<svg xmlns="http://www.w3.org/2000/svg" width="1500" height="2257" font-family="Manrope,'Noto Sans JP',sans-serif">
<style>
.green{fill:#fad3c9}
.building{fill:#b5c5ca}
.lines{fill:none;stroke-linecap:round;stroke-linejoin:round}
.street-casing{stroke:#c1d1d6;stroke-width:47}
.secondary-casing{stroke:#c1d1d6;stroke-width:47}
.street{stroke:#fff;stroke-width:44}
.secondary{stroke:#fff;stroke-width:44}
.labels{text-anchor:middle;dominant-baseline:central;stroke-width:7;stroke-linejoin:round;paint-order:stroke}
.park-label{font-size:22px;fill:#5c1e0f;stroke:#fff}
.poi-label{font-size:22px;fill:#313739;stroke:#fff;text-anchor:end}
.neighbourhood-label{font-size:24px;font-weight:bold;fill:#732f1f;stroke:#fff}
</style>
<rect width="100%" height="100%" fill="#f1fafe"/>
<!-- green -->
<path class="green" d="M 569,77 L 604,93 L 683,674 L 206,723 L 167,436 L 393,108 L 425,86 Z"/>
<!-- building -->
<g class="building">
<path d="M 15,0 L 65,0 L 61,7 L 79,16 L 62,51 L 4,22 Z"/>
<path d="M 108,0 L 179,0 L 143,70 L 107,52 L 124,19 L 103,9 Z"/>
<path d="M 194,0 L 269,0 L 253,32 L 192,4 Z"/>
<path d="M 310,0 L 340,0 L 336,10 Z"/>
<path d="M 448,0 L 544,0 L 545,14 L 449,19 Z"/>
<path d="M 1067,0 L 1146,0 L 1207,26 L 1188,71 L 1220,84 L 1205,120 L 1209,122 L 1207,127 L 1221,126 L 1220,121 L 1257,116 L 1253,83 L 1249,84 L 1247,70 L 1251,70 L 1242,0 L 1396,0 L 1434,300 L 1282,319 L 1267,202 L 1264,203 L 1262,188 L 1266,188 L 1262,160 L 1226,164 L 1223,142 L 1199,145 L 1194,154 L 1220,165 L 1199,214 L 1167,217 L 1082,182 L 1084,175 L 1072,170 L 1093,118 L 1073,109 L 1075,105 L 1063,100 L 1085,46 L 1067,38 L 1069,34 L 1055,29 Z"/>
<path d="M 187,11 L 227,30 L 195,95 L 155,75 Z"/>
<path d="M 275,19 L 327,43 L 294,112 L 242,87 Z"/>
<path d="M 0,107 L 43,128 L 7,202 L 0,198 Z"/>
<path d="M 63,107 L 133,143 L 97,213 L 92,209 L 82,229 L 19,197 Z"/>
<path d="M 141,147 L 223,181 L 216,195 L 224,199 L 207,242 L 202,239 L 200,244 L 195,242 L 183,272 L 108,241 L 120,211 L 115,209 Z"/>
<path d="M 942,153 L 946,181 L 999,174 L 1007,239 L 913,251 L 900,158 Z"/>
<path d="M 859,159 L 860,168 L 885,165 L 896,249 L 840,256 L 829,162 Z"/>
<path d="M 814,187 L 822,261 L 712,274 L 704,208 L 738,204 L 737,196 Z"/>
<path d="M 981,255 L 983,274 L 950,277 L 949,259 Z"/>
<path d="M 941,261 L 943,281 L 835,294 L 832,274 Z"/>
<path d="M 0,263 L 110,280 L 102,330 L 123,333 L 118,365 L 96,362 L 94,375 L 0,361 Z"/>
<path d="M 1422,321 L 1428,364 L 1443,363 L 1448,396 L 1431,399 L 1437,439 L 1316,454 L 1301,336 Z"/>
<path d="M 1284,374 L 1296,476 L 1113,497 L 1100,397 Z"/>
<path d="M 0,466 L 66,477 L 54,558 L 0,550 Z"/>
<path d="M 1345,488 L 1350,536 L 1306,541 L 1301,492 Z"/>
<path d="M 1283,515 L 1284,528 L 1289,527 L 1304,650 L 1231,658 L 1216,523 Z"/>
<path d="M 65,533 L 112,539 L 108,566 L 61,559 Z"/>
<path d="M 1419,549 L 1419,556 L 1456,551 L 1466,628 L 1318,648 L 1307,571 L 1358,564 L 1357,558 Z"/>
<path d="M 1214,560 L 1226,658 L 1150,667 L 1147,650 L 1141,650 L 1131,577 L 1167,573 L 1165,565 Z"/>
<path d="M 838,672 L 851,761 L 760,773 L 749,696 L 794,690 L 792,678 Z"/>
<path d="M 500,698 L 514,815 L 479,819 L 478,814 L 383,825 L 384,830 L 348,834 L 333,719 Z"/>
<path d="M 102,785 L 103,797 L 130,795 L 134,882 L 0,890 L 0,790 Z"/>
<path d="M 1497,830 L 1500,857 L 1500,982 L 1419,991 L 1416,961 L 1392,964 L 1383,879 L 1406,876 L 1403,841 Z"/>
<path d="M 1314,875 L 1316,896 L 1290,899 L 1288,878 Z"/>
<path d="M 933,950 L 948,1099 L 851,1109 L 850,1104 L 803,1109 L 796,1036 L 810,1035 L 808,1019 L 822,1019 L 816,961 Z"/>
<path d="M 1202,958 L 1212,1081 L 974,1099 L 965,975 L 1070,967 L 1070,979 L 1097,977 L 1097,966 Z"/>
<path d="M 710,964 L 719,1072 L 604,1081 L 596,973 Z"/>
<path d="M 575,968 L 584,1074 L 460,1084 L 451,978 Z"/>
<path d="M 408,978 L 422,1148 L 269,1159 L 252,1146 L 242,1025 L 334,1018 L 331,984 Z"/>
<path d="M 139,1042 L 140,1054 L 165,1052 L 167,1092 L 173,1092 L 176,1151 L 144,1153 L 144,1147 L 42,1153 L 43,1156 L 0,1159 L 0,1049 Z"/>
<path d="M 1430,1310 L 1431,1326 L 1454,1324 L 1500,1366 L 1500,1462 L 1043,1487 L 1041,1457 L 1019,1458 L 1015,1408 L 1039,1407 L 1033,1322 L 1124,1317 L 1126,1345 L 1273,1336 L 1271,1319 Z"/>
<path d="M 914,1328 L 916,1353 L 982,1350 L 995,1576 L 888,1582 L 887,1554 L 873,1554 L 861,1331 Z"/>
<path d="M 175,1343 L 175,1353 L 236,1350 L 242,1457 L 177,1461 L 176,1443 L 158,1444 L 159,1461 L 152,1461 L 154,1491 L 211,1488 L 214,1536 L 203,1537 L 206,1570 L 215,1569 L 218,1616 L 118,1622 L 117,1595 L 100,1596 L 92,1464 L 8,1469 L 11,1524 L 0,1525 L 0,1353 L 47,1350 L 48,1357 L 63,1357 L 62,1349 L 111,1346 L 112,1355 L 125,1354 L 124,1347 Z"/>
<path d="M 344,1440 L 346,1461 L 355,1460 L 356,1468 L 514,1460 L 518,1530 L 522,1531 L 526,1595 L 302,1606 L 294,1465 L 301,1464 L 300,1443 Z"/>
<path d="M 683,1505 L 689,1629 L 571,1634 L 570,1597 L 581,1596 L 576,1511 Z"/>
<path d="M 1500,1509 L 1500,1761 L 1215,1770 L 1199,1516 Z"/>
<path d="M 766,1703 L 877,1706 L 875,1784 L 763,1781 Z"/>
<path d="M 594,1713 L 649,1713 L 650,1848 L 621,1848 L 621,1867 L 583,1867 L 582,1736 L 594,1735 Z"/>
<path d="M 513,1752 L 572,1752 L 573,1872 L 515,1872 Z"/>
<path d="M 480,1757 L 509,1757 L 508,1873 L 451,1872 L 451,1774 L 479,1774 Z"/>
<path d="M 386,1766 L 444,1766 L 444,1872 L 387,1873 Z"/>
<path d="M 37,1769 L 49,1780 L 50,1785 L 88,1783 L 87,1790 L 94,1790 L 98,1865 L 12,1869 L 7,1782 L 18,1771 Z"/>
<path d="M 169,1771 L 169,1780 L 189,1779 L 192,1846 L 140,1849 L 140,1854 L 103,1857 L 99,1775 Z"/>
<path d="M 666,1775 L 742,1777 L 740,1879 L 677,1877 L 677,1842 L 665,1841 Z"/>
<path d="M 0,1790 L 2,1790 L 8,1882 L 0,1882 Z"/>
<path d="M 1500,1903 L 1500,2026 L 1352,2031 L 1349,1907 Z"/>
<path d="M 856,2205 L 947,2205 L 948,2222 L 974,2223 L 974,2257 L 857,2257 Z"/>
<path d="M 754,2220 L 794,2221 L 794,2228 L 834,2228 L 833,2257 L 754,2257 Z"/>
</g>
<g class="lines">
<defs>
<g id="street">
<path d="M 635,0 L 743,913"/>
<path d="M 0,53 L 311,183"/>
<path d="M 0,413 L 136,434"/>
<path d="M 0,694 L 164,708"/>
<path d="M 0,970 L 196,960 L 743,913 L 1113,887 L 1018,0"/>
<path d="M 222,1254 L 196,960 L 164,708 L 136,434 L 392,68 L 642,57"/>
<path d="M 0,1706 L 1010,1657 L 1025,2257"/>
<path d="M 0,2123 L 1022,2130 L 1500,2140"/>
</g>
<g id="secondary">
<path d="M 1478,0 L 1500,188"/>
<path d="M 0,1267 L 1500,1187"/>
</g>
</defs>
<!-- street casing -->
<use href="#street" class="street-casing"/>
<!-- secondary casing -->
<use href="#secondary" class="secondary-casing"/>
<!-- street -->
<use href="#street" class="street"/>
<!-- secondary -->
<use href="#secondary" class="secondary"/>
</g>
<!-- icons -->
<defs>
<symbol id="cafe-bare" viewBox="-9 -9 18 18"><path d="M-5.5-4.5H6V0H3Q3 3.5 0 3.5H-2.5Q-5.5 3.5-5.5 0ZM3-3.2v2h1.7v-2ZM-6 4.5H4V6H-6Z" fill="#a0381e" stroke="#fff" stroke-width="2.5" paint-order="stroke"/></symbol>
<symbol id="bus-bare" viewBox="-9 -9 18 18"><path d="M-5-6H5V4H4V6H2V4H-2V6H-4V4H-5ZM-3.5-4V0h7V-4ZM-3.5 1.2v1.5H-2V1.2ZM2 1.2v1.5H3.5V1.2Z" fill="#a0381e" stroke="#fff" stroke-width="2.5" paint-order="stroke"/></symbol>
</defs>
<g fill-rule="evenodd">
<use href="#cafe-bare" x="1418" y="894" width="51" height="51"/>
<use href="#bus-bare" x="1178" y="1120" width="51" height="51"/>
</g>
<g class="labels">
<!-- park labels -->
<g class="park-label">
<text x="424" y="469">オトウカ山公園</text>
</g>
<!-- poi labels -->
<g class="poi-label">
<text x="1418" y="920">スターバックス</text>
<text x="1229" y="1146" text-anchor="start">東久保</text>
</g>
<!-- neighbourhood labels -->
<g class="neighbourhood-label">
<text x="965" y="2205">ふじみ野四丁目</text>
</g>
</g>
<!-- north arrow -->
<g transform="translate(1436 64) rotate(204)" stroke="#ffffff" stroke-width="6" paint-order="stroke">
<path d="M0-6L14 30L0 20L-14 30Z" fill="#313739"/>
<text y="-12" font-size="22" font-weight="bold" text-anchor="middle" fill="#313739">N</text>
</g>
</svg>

————————

Problem statement - When a line in the listing has the string "lines" in it, return that line.

Solution for this problem -
.lines{fill:none;stroke-linecap:round;stroke-linejoin:round}
<g class="lines">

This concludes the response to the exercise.